# General Help Information - User Titles and other info



## Road Guy (Dec 20, 2012)

I probably should have already done this, but this explains the different member groups and what functions are and are not allowed by each member group: Please PM me if you have any questions.

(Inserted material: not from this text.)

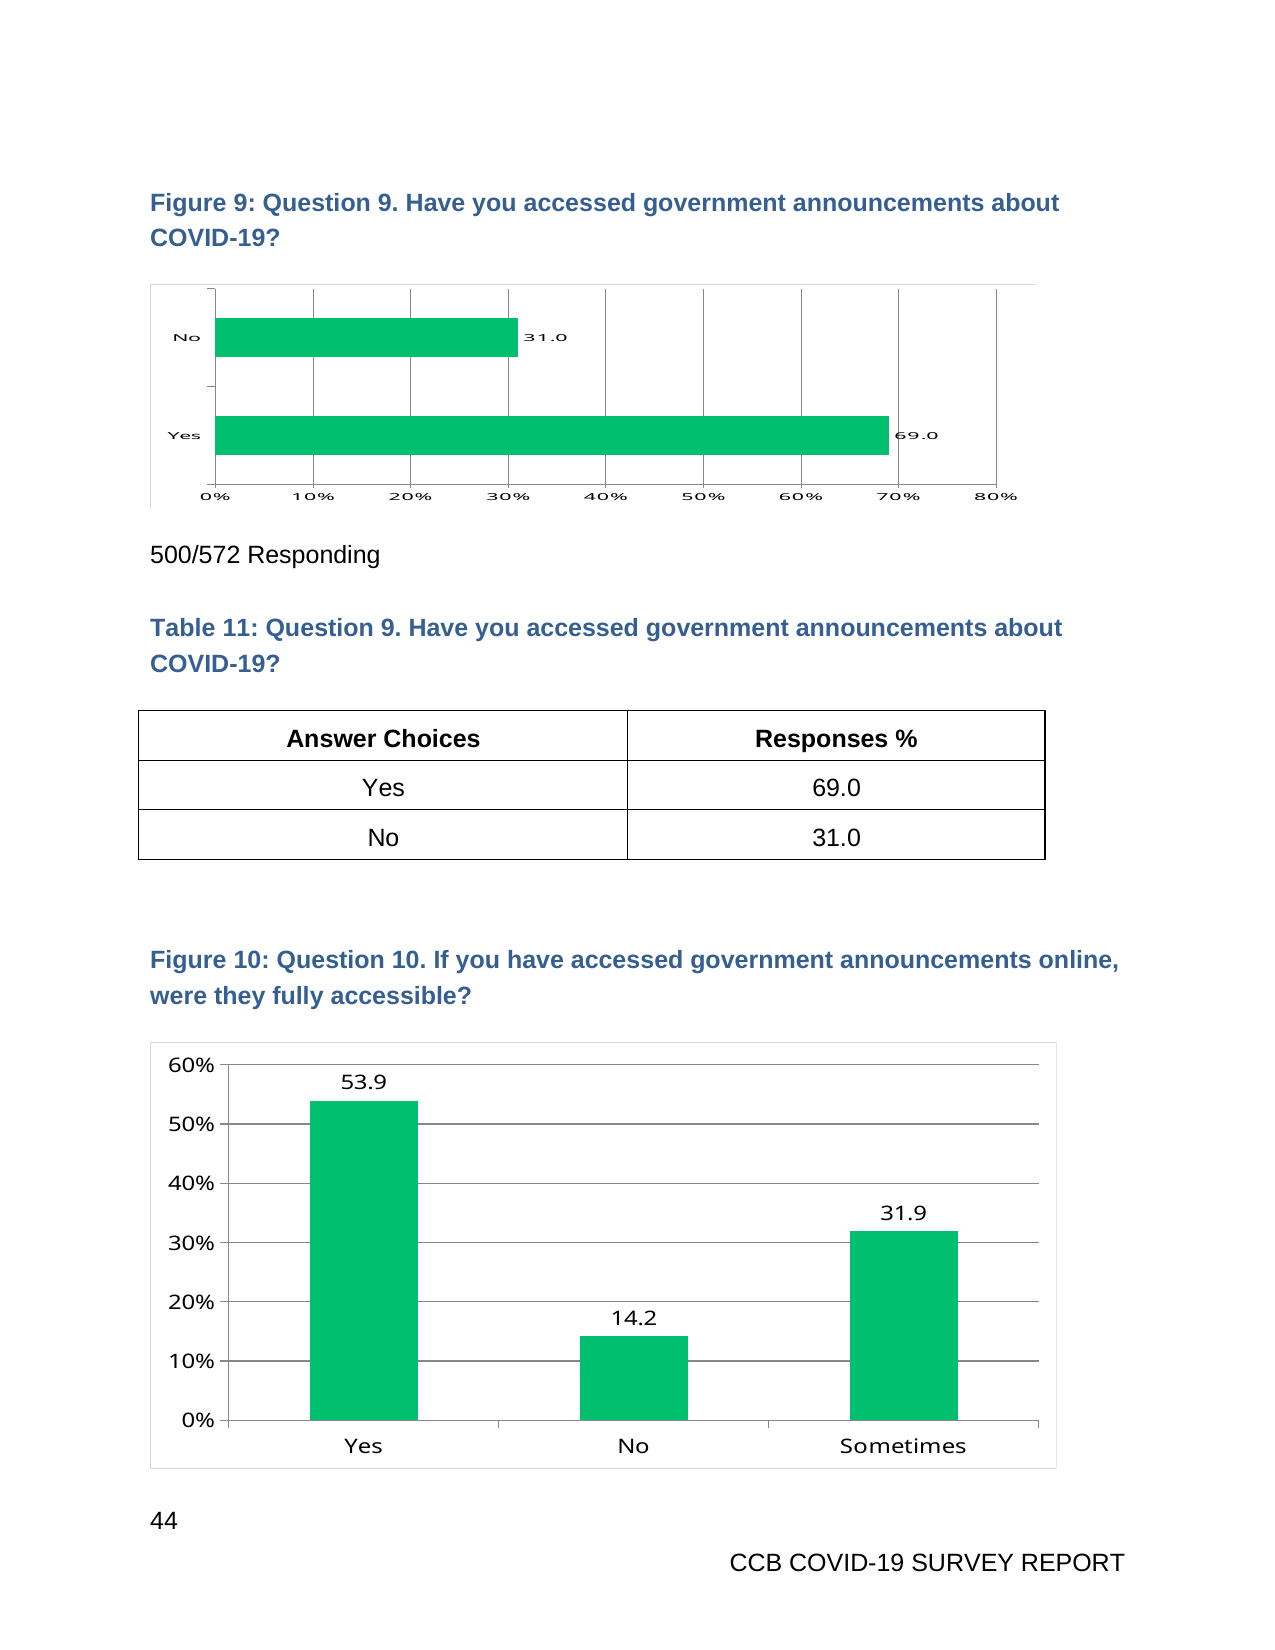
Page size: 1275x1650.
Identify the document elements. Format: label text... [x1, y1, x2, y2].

*Junior Member: 0-5 Posts*

Will See Info Links Ads (sorry, gotta pay bills)

5 PM Storage

Personal Photo Limit 100 kb

No Signature

Cannot change name

Cannot Edit own posts, access gallery, blogs

*Member: 5-35 Posts*

No Info Links Ads

5 PM Storage

Personal Photo Limit 100 kb, 100X100

No Signature

1 name change every 60 days

Cannot Edit own posts, access gallery, blogs

*Senior Member: 35-499 Posts*

No Info Links Ads

1 name change evry 30 days

10 seconds Flood Control

50 PM Storage

Personal Photo Limit 200 kb, 100X100

Signature

Can Edit own posts, access blog &amp; gallery

*Veteran: 500+ Posts*

No Info Links Ads

Image Allowed in Signatures

Global Upload Limit: 4 Meg

No Flood Control

1 name Change 30 days

50 PM Storage

Personal Photo Limit 300 kb, Size 300X300

Signature

Can Edit own posts, topics, access blog &amp; gallery

*Supporting Member: $25*

No Info Links Ads

Image Allowed in Signatures 500X200

Global Upload Limit: 5 Meg

No Flood Control

Unlimted Name Change

200 PM Storage, PM's allow images

Personal Photo Limit 300 kb, Size 300X300

Signature

Can Edit own posts, topics, access blog &amp; gallery

Contribute to the board for future users

EB.com Windo Decal

And a few other unlisted perks...


----------